Activity :: Unless it is a picture, every line from the start of the entries through the line with "shop@backlash.jp" must be retyped exactly.

Material provided ::
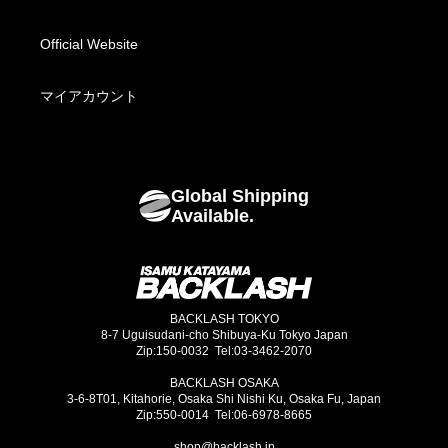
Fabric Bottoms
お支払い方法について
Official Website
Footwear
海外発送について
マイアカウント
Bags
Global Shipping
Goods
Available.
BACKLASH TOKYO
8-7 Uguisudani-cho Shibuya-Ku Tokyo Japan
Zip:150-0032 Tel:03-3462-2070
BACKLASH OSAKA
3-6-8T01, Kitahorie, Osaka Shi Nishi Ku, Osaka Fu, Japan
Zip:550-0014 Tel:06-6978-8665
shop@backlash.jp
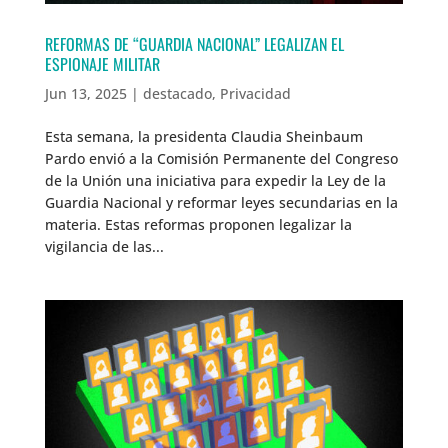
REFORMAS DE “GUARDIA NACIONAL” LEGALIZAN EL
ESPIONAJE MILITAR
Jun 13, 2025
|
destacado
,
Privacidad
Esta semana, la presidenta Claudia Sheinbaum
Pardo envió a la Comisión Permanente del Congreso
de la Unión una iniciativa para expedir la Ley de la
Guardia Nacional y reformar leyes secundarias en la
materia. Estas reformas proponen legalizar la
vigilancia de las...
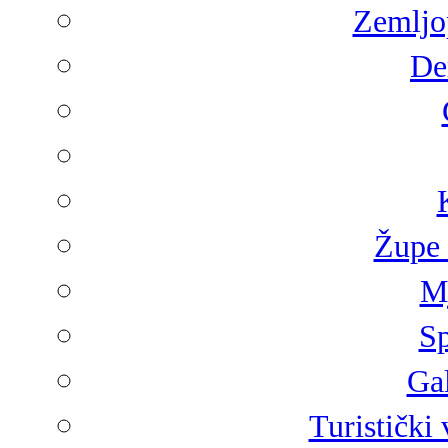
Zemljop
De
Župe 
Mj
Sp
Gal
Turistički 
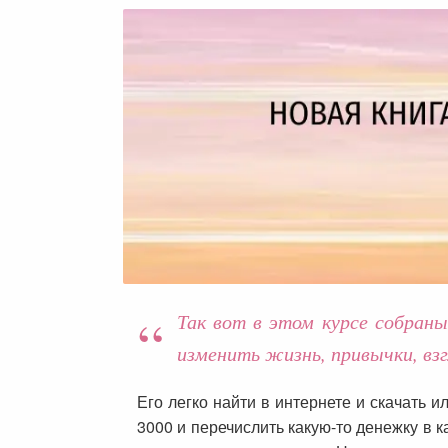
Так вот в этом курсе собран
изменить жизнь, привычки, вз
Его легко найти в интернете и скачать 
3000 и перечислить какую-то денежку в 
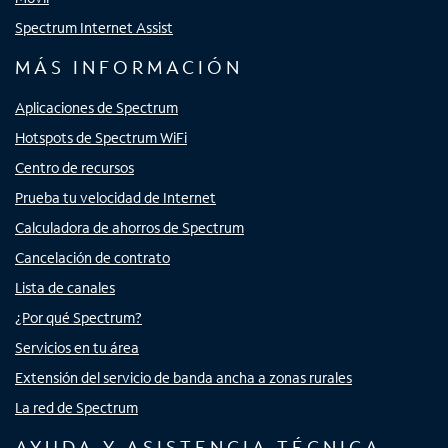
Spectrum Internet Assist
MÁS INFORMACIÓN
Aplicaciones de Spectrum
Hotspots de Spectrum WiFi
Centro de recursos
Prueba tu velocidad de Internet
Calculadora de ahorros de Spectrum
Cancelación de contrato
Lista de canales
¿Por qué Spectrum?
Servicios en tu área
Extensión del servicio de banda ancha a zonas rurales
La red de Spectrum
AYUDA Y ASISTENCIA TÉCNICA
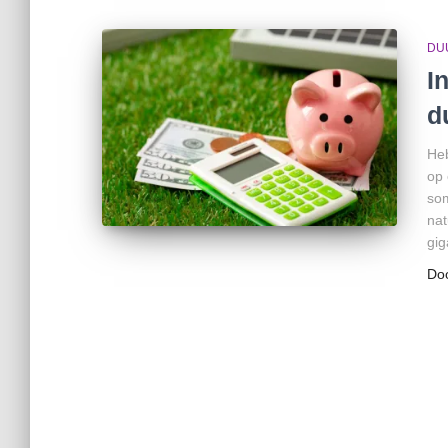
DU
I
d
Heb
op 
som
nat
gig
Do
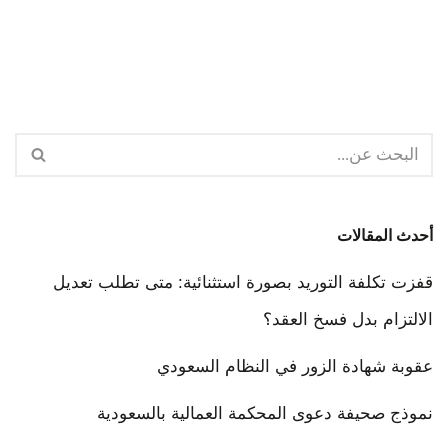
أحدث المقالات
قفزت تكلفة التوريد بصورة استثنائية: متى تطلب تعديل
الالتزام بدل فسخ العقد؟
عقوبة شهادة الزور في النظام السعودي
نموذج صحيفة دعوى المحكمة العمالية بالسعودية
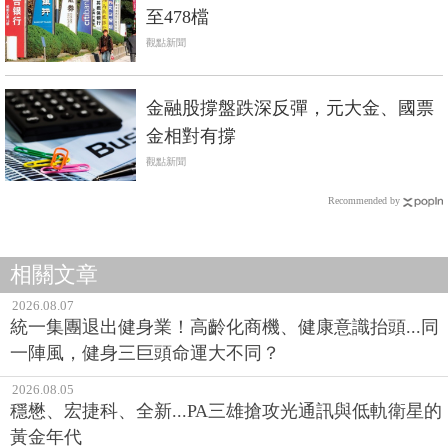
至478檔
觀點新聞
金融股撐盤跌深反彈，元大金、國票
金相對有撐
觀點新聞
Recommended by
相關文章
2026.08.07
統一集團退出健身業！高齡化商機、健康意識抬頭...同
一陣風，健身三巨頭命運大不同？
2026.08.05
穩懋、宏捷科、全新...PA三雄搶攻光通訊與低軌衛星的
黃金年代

Result of this task ::
Fabric Bottoms
お支払い方法について
Official Website
Footwear
海外発送について
マイアカウント
Bags
Global Shipping
Goods
Available.
BACKLASH TOKYO
8-7 Uguisudani-cho Shibuya-Ku Tokyo Japan
Zip:150-0032 Tel:03-3462-2070
BACKLASH OSAKA
3-6-8T01, Kitahorie, Osaka Shi Nishi Ku, Osaka Fu, Japan
Zip:550-0014 Tel:06-6978-8665
shop@backlash.jp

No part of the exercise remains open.